Uitspraak
GERECHTSHOF ARNHEM-LEEUWARDEN
arrest van de tweede kamer van 9 september 2014
[appellant],
[appellant],
[geïntimeerde],
[geïntimeerde],
Gerechtshof Arnhem-Leeuwarden
In deze zaak, die voor het Gerechtshof Arnhem-Leeuwarden diende, betreft het een hoger beroep van een appellant die in eerste aanleg gedaagde was. De zaak is aanhangig gemaakt door de geïntimeerde, die in eerste aanleg eiseres was, met een verzoek op basis van artikel 3:174 van het Burgerlijk Wetboek. Dit verzoek had betrekking op de machtiging tot het te gelde maken van een gemeenschappelijk goed. De appellant heeft in hoger beroep geprocedeerd na een eerdere uitspraak van de rechtbank Leeuwarden op 15 augustus 2012.

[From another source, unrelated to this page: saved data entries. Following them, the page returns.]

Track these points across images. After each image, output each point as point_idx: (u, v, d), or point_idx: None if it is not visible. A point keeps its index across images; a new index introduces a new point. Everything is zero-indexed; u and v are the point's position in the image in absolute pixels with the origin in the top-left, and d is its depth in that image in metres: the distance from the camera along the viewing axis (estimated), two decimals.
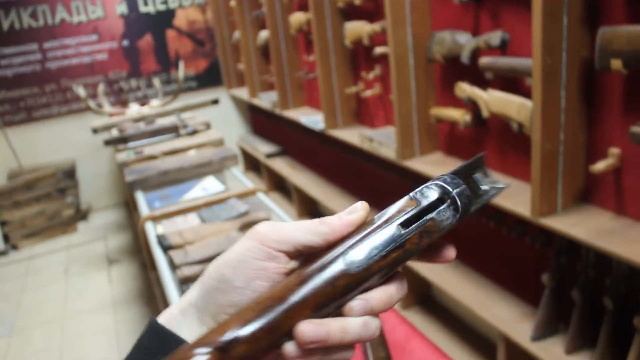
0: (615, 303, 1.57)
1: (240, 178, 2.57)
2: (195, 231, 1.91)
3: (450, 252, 0.43)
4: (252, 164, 4.94)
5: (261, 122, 4.77)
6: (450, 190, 0.40)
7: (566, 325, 1.76)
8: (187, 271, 1.64)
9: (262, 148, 4.37)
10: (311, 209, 3.84)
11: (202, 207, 2.17)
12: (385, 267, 0.40)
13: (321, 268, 0.40)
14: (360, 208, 0.43)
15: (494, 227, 2.04)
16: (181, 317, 0.44)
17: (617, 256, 1.42)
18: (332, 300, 0.39)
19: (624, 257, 1.40)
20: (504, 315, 1.93)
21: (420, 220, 0.40)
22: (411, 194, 0.42)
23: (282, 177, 3.96)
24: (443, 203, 0.40)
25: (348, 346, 0.40)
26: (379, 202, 2.98)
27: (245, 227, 1.91)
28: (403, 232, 0.40)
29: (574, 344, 1.71)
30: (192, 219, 2.09)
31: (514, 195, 1.78)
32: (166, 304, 1.87)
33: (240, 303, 0.41)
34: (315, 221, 0.43)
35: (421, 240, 0.40)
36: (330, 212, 3.48)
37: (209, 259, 1.70)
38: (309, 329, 0.38)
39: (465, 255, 2.31)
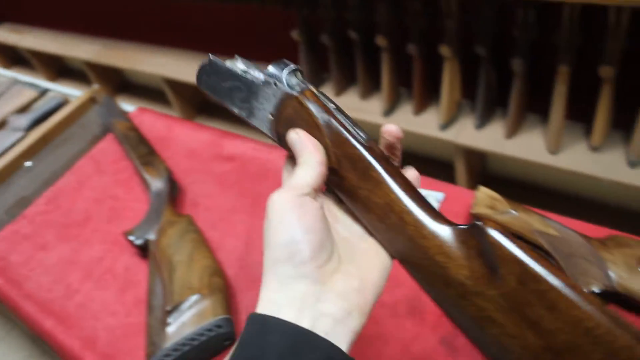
0: (359, 33, 1.64)
1: None
2: None
3: None
4: None
5: None
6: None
7: (328, 71, 1.84)
8: None
9: None
10: (59, 67, 3.45)
11: None
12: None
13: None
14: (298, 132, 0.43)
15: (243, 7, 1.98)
16: (274, 296, 0.39)
17: None
18: None
19: None
20: None
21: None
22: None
23: (11, 46, 3.45)
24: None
25: None
26: (130, 30, 2.73)
27: None
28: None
29: (340, 85, 1.81)
30: None
31: None
32: None
33: (309, 249, 0.38)
34: (305, 159, 0.42)
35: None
36: (78, 62, 3.15)
37: None
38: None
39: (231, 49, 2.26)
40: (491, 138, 1.54)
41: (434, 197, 0.81)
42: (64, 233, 1.08)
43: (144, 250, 0.93)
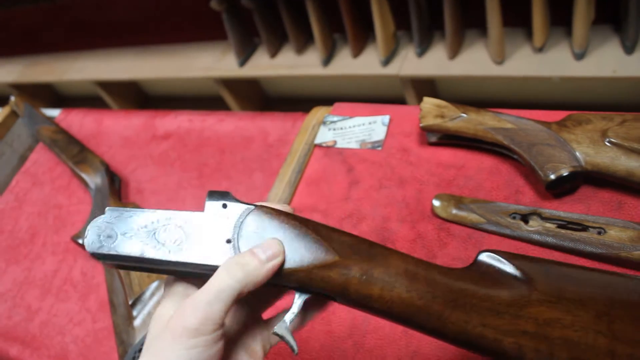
0: None
1: None
2: None
3: None
4: None
5: None
6: None
7: (258, 35, 1.77)
8: None
9: None
10: None
11: None
12: None
13: None
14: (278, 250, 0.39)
15: None
16: None
17: None
18: None
19: None
20: (208, 61, 1.89)
21: None
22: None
23: None
24: None
25: None
26: (48, 43, 2.60)
27: None
28: None
29: (273, 47, 1.75)
30: None
31: None
32: None
33: None
34: (231, 271, 0.37)
35: None
36: (3, 87, 3.01)
37: None
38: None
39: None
40: (435, 63, 1.50)
41: (380, 121, 0.77)
42: (12, 255, 1.01)
43: None
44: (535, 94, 1.63)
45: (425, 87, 1.64)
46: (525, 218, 0.62)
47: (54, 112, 1.23)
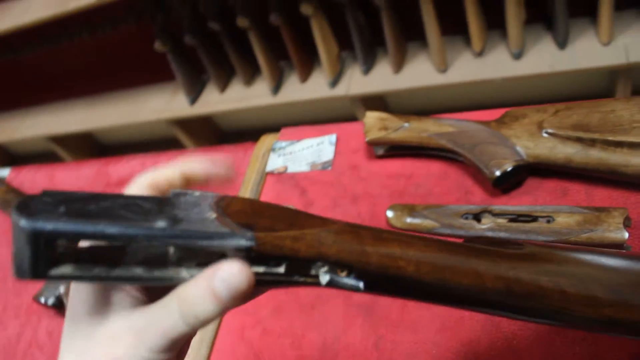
0: (219, 22, 1.59)
1: None
2: None
3: None
4: None
5: None
6: None
7: (206, 71, 1.78)
8: None
9: None
10: None
11: None
12: None
13: None
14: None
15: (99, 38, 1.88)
16: None
17: None
18: None
19: None
20: (159, 103, 1.88)
21: None
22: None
23: None
24: None
25: None
26: None
27: None
28: None
29: (222, 81, 1.75)
30: None
31: None
32: None
33: None
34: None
35: None
36: None
37: None
38: None
39: None
40: (381, 79, 1.53)
41: (327, 140, 0.78)
42: None
43: (60, 308, 0.85)
44: (480, 96, 1.67)
45: (375, 103, 1.66)
46: (477, 217, 0.64)
47: (3, 172, 1.21)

De procedure in hoger beroep omvatte onder andere de dagvaarding van 14 november 2012, de memorie van grieven en de memorie van antwoord met producties. Het hof heeft vastgesteld dat de geïntimeerde het verzoek om machtiging tot het te gelde maken van het gemeenschappelijk goed in eerste aanleg bij dagvaarding heeft ingediend. Het hof oordeelde echter dat voor een dergelijk verzoek de verzoekschriftprocedure gevolgd dient te worden.
Aangezien er tot dat moment geen verwijzing had plaatsgevonden op basis van artikel 69 van het Wetboek van Burgerlijke Rechtsvordering, heeft het hof besloten om de zaak alsnog te verwijzen naar een bevoegde kamer van het hof. Dit om de verdere behandeling van de zaak voort te zetten volgens de regels die gelden voor de verzoekschriftprocedure. Het arrest is uitgesproken op 9 september 2014 door de rechters in tegenwoordigheid van de griffier.